Malgré son récent rachat par l’industriel Vincent Bolloré, la production originale de Canal+ ne faiblit pas. Il faut dire que la plupart des projets de la chaîne, qu’il s’agisse de Versailles, Panthers ou des futures Guyane, Section Zero et Jour Polaire, ont été lancés avant la reprise en main du groupe. Écrite par les créateurs de Maison close, Baron Noir réunit deux figures importantes du paysage cinématographique français, Kad Merad et Niels Arestrup, dans ce qui a été présenté par les médias comme un House of Cards français – un peu comme toutes les nouvelles séries politiques du PAF depuis 2013, donc.
Baron Noir est une série ambitieuse, et c’est son principal atout. Voir la multiplication de ces créations télévisuelles francophones, qui tendent à concurrencer qualitativement ce qui se fait outre-Atlantique, cela fait vraiment plaisir. Les moyens sont là, la mise en scène est propre et l’écriture prend son sujet au sérieux. Les questions politiques abordées par Baron Noir le sont d’ailleurs avec pas mal d’intelligence, abordant des sujets de débats plutôt bien ficelés, en plus de peindre avec pas mal de réussite cette sphère administrative peu exposée.
En fait, là où Baron Noir pèche, c’est qu’à vouloir faire trop américaine, elle s’est transformée en soap opera. Rebondissements digne d’une telenovela, trahisons dans tous les sens sans aucune forme de subtilité – le fait que la totalité des personnages soient infects et détestables n’aidant pas, difficile de s’y attacher. D’autant plus qu’une bonne partie des seconds rôles sont franchement peu convaincants.
La réussite de Baron Noir, encore une fois, c’est qu’elle n’a pas peur du ridicule. Elle n’a pas peur de faire gros, lourd, avec ses effets narratifs bien tapageurs et ses protagonistes qui ont tendance à étaler constamment le fond de leur pensée. Il n’y a pas de mystère au final, pas de non-dits et de sous-entendus, et c’est pour cela que Baron Noir est un soap politique. Un soap politique distrayant, carré et malin sur certains points, mais un soap politique quand même.

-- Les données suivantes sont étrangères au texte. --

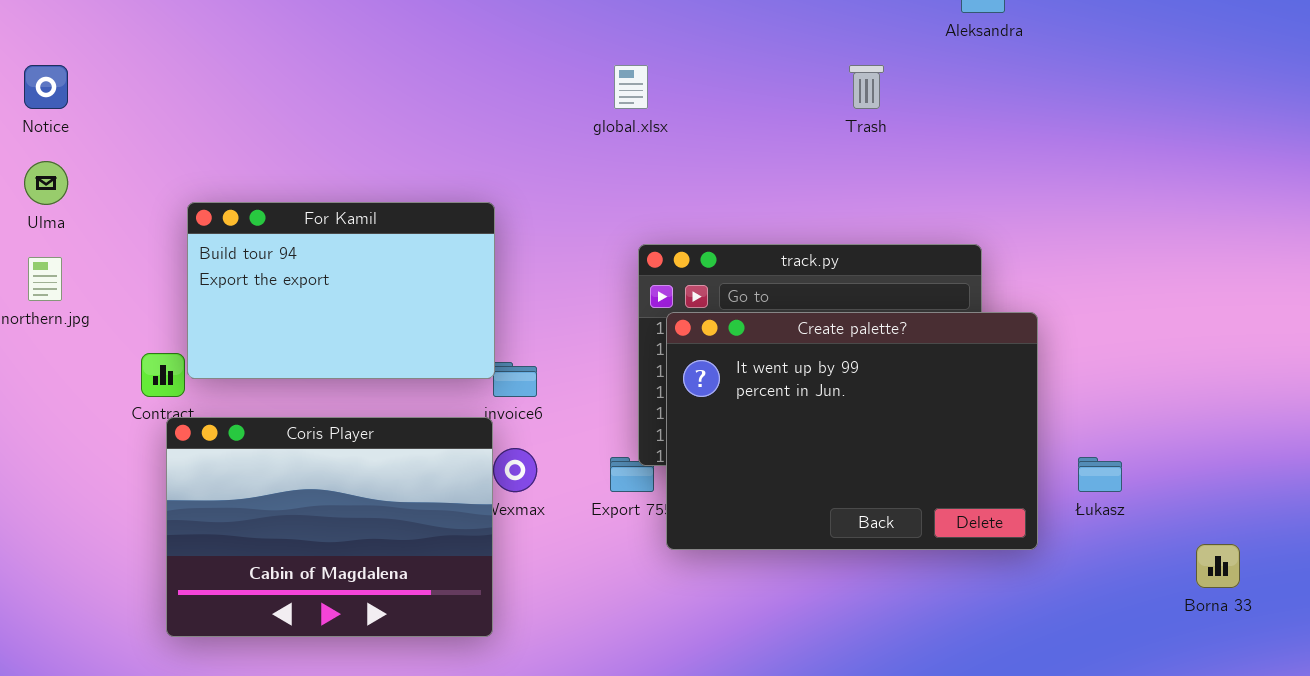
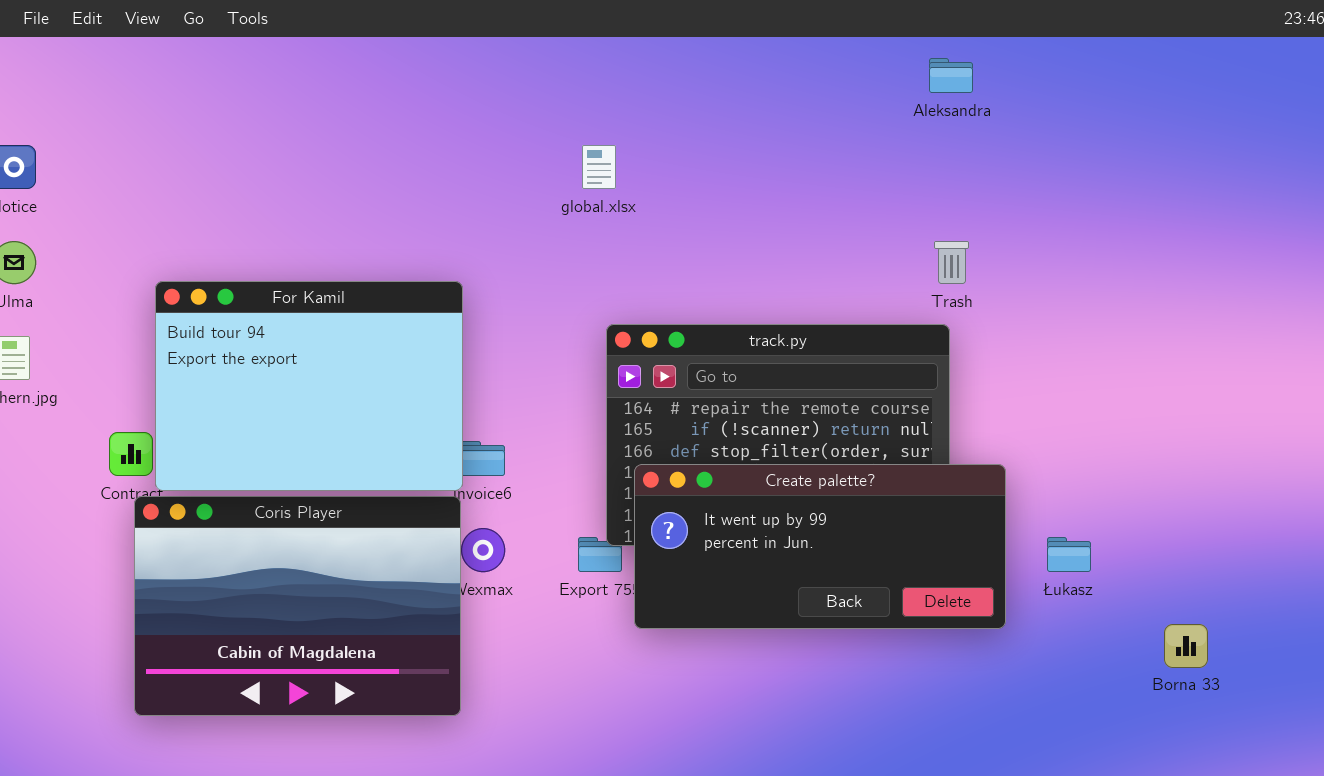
Trash: [849,65,884,109] -> [934,241,969,284], moved
For Kamil: [187,202,495,379] -> [155,281,463,491], resized
Create palette?: [666,312,1038,550] -> [634,464,1006,629], resized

En attendant la tentative de Netflix avec Marseille, Baron Noir est un témoignage plutôt évocateur des évolutions récentes de la télé fictionnelle française. Si les Trepalium et autres Versailles ne transcendent pas encore le genre, il reste passionnant de voir ce secteur – autrefois réactionnaire – tenter de se réformer, de se surpasser. Pas toujours avec talent, mais au moins avec de la volonté. Baron Noir est une série parfaitement imparfaite, mais elle mérite qu’on lui laisse une chance. Il est loin le temps des sagas de l’été.